Print Friendly, PDF & Email

It appears Yahoo is opening up some of it’s computer infrastructure for supercomputing reasearch.

Sunnyvale-based Yahoo (Nasdaq:YHOO) said the program is intended to leverage its leadership in Hadoop, an open source distributed computing sub-project of the Apache Software Foundation, to enable researchers to modify and evaluate the systems software running on a 4,000 processor supercomputer provided by Yahoo.

“Unlike other companies and traditional supercomputing centers, which focus on providing users with computers for running applications and for coursework, Yahoo’s program focuses on pushing the boundaries of large-scale systems software research,” the company said.

Hadoop appears to be some sort of software based RAID, there isn’t a lot of information on the website and it appears to be a small project.

Hadoop is a software platform that lets one easily write and run applications that process vast amounts of data.

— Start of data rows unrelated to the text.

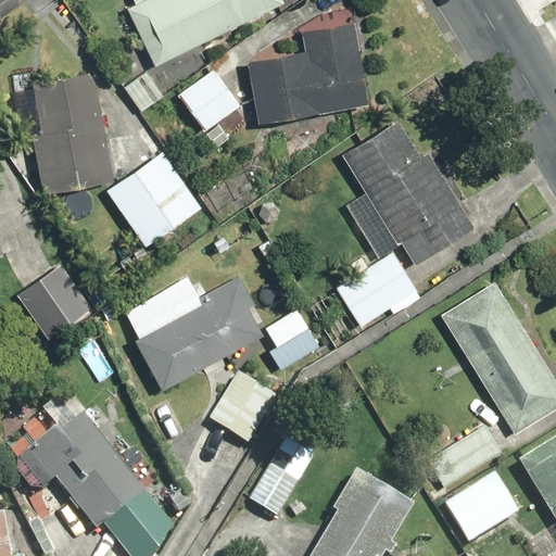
[(131,0),(134,7),(126,10),(153,66),(293,0),(131,0)]
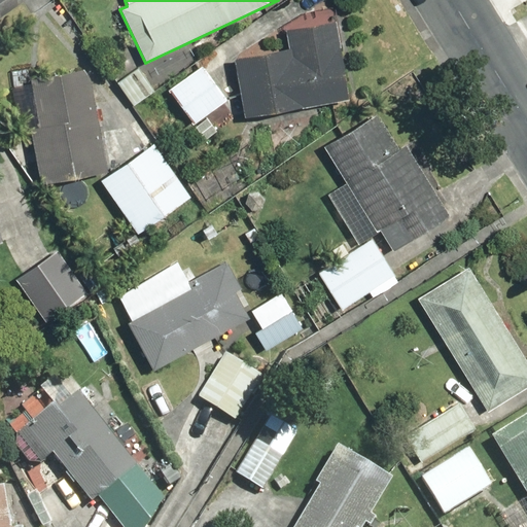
[(243,116),(347,102),(335,21),(286,30),(290,51),(235,59),(243,116)]
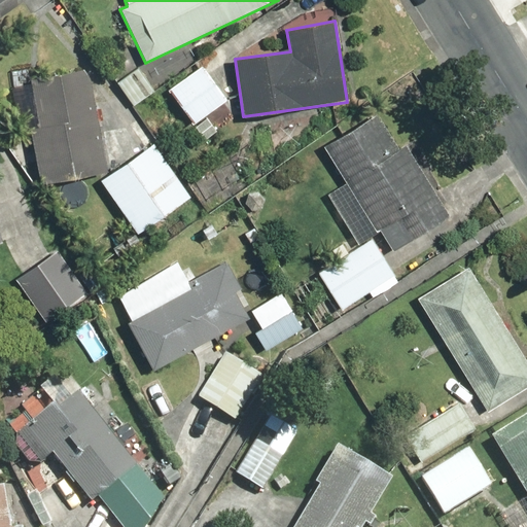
[(139,63),(114,81),(133,106),(157,88),(139,63)]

Here’s what makes Hadoop especially useful:

  • Scalable: Hadoop can reliably store and process petabytes.
  • Economical: It distributes the data and processing across clusters of commonly available computers. These clusters can number into the thousands of nodes.
  • Efficient: By distributing the data, Hadoop can process it in parallel on the nodes where the data is located. This makes it extremely rapid.
  • Reliable: Hadoop automatically maintains multiple copies of data and automatically redeploys computing tasks based on failures.

Comments

  1. Hadoop is a lot more than a RAID. It is also being used by Google and IBM to teach courses on distributed computing. Hadoop is the open source version of Google’s MapReduce method for large scale distributed computing, which amongst other things powers Google Maps. It’s a beautiful concept, ultra scalable and does not require you to be a distributed programming guru, although there is a third component (the framework) which tends to be proprietary to the companies deploying MapReduce/Hadoop etc.

    Don’t have access to lots of processors. Just get an EC2 account 🙂